Exercise prompt
Repeat nothing but the lines below running from the one containing "3. Process various" to the one containing "### 3.2 JavaScript Implementation Example". Keep both end lines.

[Stored items]
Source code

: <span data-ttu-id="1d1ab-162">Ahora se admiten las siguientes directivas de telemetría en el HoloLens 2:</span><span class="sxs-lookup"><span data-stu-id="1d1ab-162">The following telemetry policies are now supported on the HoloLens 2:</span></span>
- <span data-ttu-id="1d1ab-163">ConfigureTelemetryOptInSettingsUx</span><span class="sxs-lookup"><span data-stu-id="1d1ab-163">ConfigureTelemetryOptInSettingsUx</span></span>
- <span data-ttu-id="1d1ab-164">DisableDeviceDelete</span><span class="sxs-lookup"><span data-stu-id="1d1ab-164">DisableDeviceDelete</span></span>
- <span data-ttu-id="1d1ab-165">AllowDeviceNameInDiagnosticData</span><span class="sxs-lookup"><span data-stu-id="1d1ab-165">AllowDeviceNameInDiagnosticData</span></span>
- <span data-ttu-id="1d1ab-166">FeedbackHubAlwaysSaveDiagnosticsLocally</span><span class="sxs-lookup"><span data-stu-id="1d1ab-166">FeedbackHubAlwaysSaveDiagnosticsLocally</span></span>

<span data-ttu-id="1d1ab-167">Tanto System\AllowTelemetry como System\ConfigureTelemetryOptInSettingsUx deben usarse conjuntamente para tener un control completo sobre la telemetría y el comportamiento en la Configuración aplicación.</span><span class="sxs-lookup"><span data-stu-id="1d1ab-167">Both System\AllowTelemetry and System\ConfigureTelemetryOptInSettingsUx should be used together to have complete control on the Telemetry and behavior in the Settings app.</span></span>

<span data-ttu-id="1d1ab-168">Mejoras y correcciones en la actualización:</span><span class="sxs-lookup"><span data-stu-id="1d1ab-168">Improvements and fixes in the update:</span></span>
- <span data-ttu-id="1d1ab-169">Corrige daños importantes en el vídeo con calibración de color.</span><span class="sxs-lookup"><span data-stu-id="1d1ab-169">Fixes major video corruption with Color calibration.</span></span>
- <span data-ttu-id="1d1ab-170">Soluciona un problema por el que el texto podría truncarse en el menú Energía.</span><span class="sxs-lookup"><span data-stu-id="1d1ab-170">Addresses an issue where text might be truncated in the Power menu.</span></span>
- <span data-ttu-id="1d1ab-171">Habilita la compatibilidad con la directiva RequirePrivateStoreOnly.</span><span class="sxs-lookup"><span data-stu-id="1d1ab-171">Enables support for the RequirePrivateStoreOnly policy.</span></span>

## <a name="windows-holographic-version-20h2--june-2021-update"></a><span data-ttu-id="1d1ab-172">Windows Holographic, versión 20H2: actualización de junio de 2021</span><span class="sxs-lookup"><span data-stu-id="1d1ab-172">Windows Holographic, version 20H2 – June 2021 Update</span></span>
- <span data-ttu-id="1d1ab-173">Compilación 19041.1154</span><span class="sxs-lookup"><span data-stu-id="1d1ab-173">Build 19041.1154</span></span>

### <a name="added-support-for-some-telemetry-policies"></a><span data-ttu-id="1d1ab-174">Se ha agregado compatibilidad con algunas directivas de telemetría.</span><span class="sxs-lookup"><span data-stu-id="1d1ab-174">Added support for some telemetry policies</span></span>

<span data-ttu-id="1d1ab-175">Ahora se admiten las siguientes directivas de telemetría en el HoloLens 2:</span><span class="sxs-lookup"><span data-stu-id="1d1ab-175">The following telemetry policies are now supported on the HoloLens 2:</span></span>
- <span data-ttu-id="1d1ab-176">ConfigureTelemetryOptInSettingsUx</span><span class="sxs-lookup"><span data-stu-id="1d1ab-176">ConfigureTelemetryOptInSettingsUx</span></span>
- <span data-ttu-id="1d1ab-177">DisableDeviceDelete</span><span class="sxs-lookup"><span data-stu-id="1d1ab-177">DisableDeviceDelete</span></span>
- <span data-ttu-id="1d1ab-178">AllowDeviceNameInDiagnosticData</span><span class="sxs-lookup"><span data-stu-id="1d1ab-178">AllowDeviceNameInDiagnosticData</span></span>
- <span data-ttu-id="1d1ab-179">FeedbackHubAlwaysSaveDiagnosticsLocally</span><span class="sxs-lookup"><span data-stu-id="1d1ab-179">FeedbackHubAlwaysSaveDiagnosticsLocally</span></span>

* * *

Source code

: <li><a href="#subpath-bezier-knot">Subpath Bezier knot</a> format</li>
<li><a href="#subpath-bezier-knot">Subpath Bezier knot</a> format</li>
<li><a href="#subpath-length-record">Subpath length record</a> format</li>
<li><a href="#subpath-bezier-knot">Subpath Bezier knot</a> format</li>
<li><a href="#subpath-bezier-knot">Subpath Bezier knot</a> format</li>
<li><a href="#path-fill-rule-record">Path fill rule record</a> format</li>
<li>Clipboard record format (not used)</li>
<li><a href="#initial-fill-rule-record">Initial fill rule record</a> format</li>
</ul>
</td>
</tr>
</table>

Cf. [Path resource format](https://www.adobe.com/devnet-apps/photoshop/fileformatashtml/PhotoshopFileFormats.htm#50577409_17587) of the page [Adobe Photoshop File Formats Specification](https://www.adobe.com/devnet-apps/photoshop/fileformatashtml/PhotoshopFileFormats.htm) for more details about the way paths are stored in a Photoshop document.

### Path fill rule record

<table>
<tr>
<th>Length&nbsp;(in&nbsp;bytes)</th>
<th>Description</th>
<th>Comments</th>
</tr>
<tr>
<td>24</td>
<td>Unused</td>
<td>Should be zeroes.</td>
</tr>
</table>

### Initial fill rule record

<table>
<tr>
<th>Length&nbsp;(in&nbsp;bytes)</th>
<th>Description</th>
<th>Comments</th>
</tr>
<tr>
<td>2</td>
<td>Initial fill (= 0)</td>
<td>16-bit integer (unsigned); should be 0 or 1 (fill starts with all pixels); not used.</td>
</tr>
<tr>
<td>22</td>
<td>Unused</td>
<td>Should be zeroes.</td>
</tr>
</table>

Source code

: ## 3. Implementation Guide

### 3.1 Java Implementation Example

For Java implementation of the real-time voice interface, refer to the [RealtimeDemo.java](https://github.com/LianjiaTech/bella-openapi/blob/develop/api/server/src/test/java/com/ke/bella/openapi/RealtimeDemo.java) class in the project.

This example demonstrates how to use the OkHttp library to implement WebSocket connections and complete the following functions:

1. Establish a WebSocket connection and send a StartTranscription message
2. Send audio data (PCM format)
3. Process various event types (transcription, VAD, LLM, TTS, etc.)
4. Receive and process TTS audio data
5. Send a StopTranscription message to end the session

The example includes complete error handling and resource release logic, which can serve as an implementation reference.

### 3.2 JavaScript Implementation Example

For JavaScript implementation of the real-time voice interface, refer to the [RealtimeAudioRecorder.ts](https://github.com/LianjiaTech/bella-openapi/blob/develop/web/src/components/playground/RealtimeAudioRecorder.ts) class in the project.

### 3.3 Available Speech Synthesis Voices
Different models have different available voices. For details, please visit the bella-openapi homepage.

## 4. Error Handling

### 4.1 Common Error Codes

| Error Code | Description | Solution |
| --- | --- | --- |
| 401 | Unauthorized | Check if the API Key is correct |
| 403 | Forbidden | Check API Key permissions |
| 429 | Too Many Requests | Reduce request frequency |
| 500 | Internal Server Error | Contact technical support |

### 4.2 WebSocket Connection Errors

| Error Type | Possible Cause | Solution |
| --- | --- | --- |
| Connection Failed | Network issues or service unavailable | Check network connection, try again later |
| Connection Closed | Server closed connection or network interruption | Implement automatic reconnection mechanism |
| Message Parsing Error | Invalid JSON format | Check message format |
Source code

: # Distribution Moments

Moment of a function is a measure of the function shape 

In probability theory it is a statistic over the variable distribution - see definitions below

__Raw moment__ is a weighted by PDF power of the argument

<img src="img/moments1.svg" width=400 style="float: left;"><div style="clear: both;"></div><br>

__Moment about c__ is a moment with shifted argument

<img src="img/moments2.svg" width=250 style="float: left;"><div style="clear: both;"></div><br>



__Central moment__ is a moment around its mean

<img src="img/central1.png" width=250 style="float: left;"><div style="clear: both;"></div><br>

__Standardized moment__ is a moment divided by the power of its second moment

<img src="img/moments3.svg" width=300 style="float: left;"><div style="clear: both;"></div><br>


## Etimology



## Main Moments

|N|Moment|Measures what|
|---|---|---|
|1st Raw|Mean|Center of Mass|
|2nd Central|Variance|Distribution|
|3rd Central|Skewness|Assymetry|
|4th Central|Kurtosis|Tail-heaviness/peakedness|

Output for this exercise
3. Process various event types (transcription, VAD, LLM, TTS, etc.)
4. Receive and process TTS audio data
5. Send a StopTranscription message to end the session

The example includes complete error handling and resource release logic, which can serve as an implementation reference.

### 3.2 JavaScript Implementation Example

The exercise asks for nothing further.